# What you need to do
Copy word for word the stretch of the material from the line containing "Actual, Ideal" through the end, and leave out the pictures.
****************************************
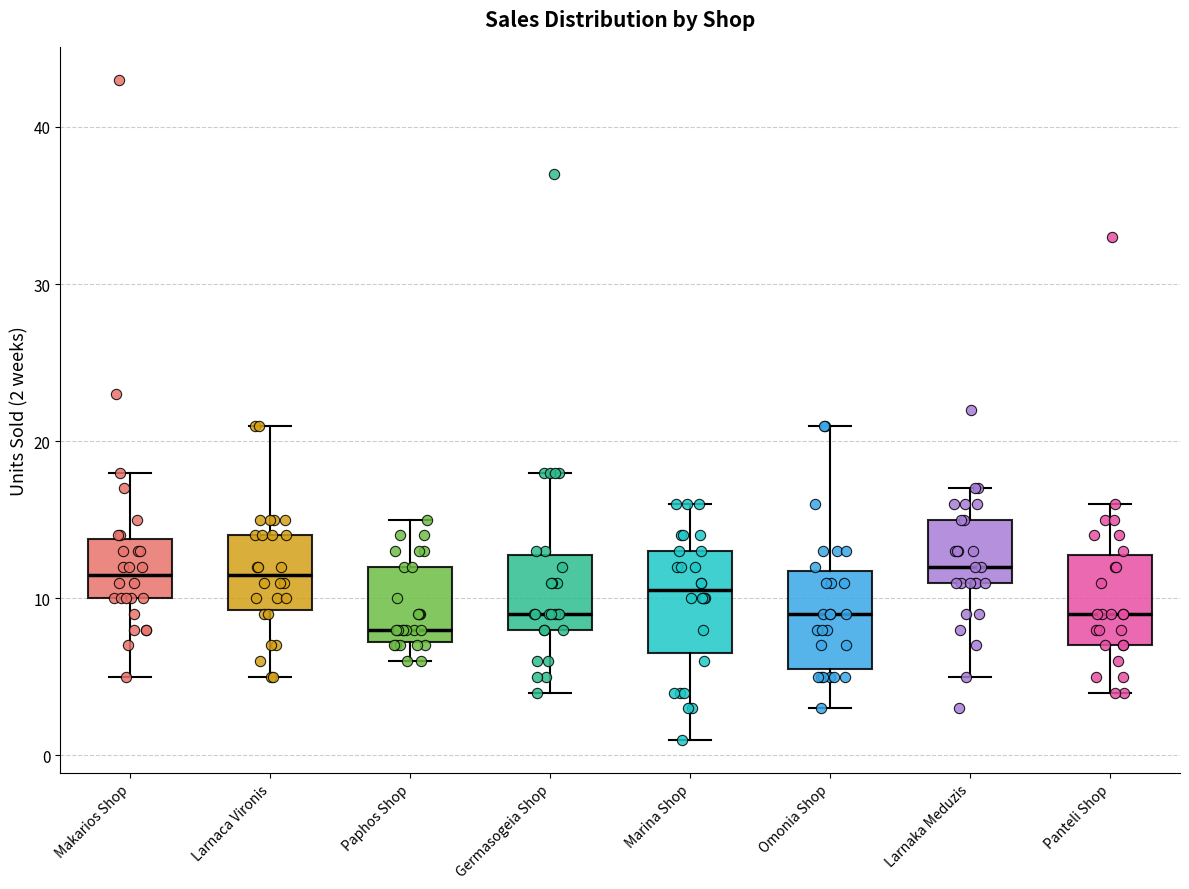

Reading left to right, transcribe this box plot: for each box, give where its median line is, the range the box spans, and where its two whiskers end, as read against the y-axis. The values are not printed on the chart, so give them approximately, as read against the axis.

Makarios Shop: median 12, box 10 to 14, whiskers 5 to 18
Larnaca Vironis: median 12, box 9 to 14, whiskers 5 to 21
Paphos Shop: median 8, box 7 to 12, whiskers 6 to 15
Germasogeia Shop: median 9, box 8 to 13, whiskers 4 to 18
Marina Shop: median 11, box 7 to 13, whiskers 1 to 16
Omonia Shop: median 9, box 6 to 12, whiskers 3 to 21
Larnaka Meduzis: median 12, box 11 to 15, whiskers 5 to 17
Panteli Shop: median 9, box 7 to 13, whiskers 4 to 16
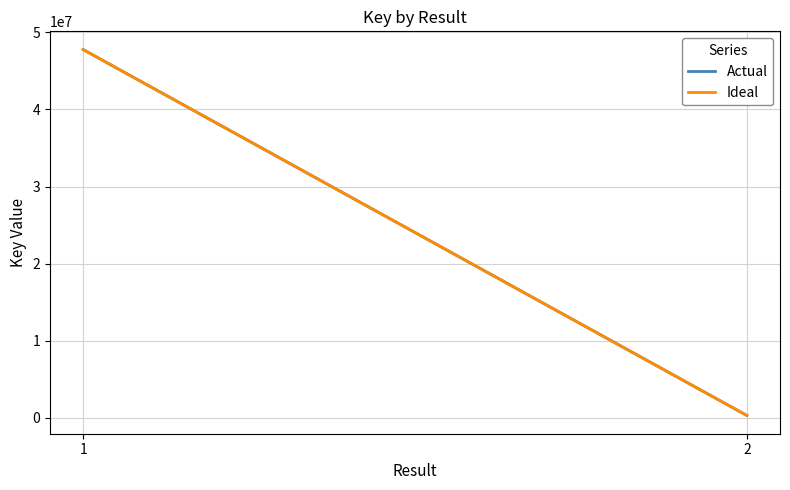

List the series in order of their peak value, lowest first.

Actual, Ideal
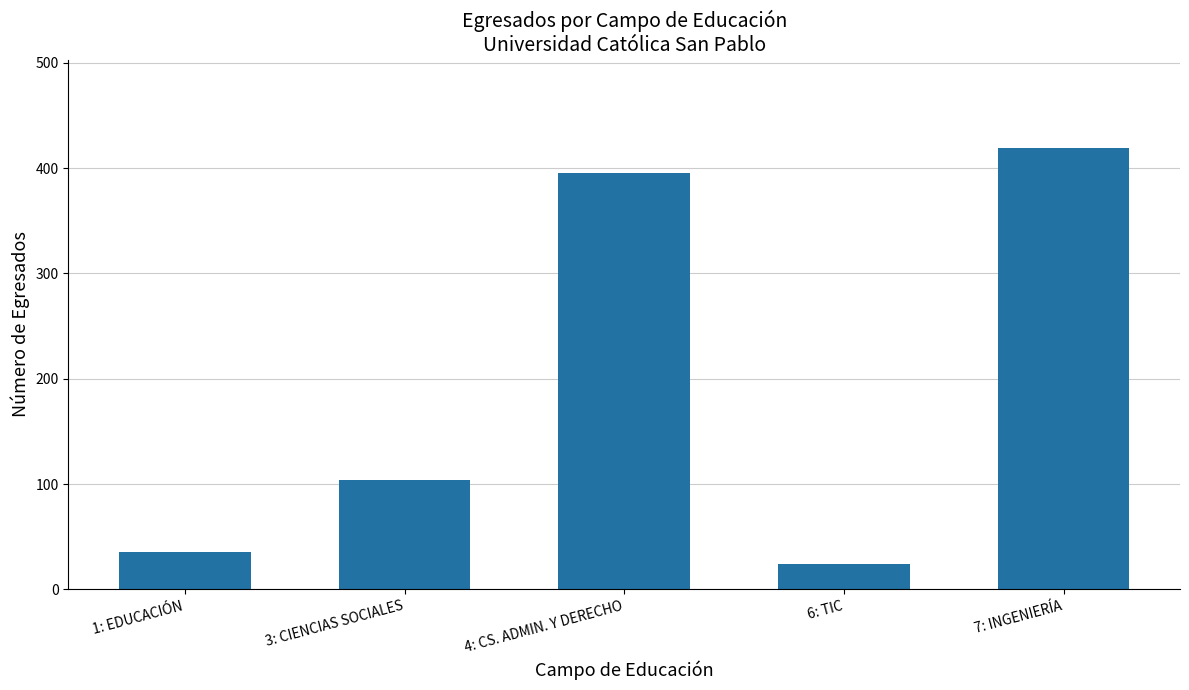

What is the change in value from 3: CIENCIAS SOCIALES to 6: TIC?

-80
****************************************
# Written solution
Actual, Ideal

What is the change in value from 3: CIENCIAS SOCIALES to 6: TIC?

-80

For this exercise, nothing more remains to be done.